[Dataset entries]
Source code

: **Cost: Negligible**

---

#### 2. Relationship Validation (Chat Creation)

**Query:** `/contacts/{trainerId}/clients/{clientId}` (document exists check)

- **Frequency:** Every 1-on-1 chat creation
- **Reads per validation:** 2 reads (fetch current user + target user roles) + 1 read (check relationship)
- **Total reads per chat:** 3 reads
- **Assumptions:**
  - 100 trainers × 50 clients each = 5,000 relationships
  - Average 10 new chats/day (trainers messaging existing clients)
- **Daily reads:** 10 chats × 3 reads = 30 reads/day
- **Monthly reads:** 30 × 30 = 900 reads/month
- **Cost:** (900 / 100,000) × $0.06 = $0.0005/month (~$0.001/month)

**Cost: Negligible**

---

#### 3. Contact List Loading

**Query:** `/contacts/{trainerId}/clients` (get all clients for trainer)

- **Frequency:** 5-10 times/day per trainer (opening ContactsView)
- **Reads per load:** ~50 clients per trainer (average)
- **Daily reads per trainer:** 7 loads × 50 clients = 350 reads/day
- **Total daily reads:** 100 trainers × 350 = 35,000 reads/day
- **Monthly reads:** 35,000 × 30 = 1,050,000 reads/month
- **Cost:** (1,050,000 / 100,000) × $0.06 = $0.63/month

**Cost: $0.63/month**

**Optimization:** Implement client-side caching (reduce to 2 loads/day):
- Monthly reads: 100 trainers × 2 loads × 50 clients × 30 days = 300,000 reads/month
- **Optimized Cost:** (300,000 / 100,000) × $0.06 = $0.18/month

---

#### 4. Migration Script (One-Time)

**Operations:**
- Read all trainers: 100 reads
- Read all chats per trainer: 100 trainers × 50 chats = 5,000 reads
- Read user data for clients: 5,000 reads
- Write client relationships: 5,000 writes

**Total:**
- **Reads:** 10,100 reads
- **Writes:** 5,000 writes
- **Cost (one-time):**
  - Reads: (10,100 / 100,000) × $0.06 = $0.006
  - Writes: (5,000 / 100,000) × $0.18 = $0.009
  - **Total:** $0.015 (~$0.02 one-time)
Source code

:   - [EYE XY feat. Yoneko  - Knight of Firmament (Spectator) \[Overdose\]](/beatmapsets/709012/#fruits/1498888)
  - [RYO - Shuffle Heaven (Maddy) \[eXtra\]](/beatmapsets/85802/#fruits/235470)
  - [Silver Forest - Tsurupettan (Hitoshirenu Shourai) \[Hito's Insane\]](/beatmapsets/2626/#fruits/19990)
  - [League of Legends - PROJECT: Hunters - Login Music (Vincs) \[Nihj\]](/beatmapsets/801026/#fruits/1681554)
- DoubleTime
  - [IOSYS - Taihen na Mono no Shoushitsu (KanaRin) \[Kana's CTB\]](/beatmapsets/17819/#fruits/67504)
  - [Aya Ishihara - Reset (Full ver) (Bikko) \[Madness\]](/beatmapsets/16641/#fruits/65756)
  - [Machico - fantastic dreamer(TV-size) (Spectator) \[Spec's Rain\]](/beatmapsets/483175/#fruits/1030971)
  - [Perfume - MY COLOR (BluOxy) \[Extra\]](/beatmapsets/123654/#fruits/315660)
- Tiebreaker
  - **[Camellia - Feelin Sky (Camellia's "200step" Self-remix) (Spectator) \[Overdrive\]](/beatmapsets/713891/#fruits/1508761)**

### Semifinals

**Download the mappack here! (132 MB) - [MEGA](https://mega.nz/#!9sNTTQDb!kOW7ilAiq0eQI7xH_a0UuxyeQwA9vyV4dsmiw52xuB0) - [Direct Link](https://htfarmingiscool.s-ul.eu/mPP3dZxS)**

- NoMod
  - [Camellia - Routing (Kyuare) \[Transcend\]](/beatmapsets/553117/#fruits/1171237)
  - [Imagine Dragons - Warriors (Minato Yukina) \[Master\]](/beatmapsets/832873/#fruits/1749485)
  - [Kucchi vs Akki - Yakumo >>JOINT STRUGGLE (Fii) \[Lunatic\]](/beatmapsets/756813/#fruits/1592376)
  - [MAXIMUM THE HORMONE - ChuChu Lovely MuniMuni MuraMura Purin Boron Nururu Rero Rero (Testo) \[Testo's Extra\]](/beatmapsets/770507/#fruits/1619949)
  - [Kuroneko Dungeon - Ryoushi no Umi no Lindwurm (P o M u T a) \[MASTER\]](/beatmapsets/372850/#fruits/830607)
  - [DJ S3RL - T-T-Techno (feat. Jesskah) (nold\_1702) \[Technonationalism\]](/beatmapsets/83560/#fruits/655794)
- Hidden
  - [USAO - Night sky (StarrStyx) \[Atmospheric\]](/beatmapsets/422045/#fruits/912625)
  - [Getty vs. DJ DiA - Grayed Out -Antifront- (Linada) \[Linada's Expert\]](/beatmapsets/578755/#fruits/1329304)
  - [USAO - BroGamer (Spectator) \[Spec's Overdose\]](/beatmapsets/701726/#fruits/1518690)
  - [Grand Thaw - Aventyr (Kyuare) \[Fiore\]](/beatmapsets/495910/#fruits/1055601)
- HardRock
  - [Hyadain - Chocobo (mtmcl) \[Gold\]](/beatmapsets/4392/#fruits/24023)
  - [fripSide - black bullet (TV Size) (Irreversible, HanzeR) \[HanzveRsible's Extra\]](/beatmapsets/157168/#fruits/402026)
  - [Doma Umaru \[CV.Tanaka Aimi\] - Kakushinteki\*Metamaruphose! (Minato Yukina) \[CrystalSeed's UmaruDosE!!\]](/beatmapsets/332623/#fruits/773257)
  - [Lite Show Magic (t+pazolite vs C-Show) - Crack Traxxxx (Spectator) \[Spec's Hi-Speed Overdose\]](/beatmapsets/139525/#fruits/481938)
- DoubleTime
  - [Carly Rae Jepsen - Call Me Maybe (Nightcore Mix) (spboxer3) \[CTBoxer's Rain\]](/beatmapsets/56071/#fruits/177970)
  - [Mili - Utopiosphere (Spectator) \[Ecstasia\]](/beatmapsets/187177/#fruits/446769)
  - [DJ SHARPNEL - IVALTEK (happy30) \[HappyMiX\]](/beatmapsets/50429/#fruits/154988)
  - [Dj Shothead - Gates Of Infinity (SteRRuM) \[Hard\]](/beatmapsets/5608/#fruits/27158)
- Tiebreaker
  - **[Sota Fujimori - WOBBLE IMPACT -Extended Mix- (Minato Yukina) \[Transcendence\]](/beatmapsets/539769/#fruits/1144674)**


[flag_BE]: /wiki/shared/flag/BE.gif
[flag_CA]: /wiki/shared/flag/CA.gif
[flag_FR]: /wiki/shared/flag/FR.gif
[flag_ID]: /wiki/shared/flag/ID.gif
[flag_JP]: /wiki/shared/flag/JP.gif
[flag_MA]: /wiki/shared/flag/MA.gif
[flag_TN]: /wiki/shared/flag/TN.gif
--
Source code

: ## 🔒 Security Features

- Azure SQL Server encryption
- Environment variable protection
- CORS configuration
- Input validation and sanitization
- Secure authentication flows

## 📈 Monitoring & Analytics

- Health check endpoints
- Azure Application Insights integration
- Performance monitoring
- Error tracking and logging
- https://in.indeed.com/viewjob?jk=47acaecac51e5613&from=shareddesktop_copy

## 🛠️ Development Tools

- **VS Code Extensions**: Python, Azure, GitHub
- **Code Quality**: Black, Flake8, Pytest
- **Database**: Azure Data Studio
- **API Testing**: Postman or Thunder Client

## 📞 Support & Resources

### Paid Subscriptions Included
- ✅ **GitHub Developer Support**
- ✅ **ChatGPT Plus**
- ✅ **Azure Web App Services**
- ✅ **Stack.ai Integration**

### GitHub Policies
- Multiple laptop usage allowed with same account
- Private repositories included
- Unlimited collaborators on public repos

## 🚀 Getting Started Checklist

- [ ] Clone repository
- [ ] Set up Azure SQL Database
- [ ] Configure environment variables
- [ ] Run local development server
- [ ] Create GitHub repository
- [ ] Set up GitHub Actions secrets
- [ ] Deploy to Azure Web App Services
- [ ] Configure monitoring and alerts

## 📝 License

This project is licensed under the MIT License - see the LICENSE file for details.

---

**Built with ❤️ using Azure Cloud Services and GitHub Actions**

EXERCISE OBJECTIVE:
How many lines of the listing above contain the string "Overdose"? Reply with the number only.

FINISHED TASK:
3